TIMBERLAKE: Oh, no. No, no, it’s completely objective. I think that even when I write for myself, I’m very objective. It’s not as personal as you would think. I find this analogy kind of interesting and I’ve said this since I’ve started doing film, that a lot of our favorite actors, they end up playing a lot of parts that you start to realize, "Oh, he was cast in that, or she was cast in that movie, because that’s kind of who she is." And I find it a lot, you know, that the drill for acting is to find something personal that makes it relative so that you can display the truth of the character or the emotion of the character.

With writing, it’s kind of the opposite. So many of [Bob] Dylan’s songs, I mean they were just poems, and then all of a sudden they get stuck to you like they’re supposed to be more personal. We praise actors for playing someone else when in reality they’re using so much of themselves to play it. And then we praise musicians for being so personal, when in reality they’re probably using someone else to write the song. I mean, you look at the Bee Gees who wrote, "To Love Somebody". They wrote that song for Otis Redding. He dies before he recorded it. So they recorded it themselves, one of the biggest hits, and in reality they were writing for a young soul singer. So I find that analogy kind of interesting in the way that people perceive the art and the way that the art is created.

Speaking of the Bee Gees, will you be showing up on Saturday Night Live anytime soon?

TIMBERLAKE: I hope so. That is one of my favorite things in the world to do, so I’ll have to find a reason or an excuse to host.

Are there any plans to maybe do a lead role?

TIMBERLAKE: I just finished my first - I guess you would call it a lead role. It’s a co-lead with Jeff Bridges on a film that we just wrapped this spring called Open Road.

How are you liking these roles? These character parts often give an actor more room to play around.

TIMBERLAKE: I’ve only played antagonistic roles thus far. You know, my character in Black Snake Moan, my character in Alpha Dog, they were antagonists. And this was my first protagonist to play. So it was challenging in a sense where you couldn’t just go in a direction. There was a lot more thought that went into - Oh, I’m not coming in in the first act and then leaving and coming back in the third act and holding a gun to Sam Jackson’s head and people think I might shoot him. This is not the same dynamic. I’m the eyes of the audience in this film, and that’s always the job of the protagonist.
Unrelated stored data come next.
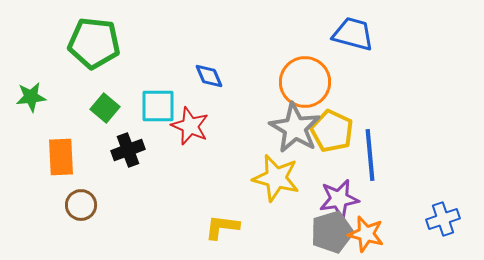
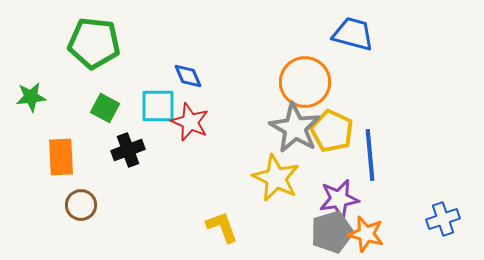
blue diamond: moved 21 px left
green square: rotated 12 degrees counterclockwise
red star: moved 4 px up
yellow star: rotated 12 degrees clockwise
yellow L-shape: rotated 63 degrees clockwise
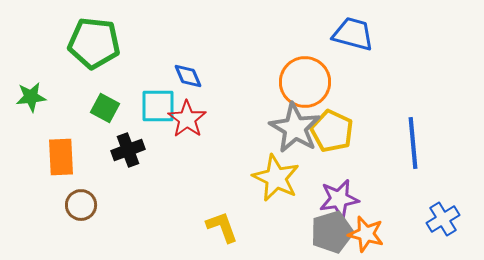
red star: moved 3 px left, 3 px up; rotated 12 degrees clockwise
blue line: moved 43 px right, 12 px up
blue cross: rotated 12 degrees counterclockwise
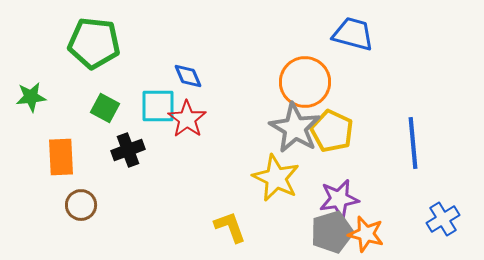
yellow L-shape: moved 8 px right
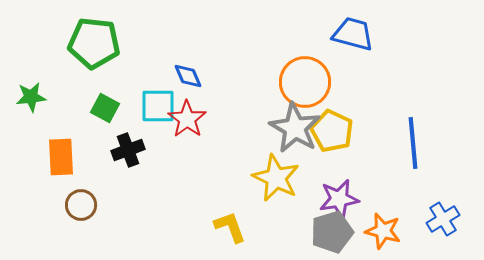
orange star: moved 17 px right, 3 px up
So it was a fun experience for me to sort of have that finally come about, and we’ll see how it pans out. I haven’t really seen any of the movie yet.

Can I get you to comment on the calls for a boycott from the Hindu community for this movie? Have you heard about that?

TIMBERLAKE: You want me to comment on it? I’m not Hindu, so I have no idea. I wouldn’t even be able to properly comment on it.

How did you get the accent?

TIMBERLAKE: The accent, I worked very closely with a dialect coach who was very good Quebecois, and then we milked it as far as we could just to make it funny.

How was it working with Jeff Bridges?

TIMBERLAKE: Jeff is by far the greatest actor I’ve ever worked with. He is, for someone who’s done it so good for so long, and still to come in and be so collaborative and so giving - he really didn’t give me a choice but to just work with him. When I first met him it was like meeting - it was like talking to one of my uncles or my dad.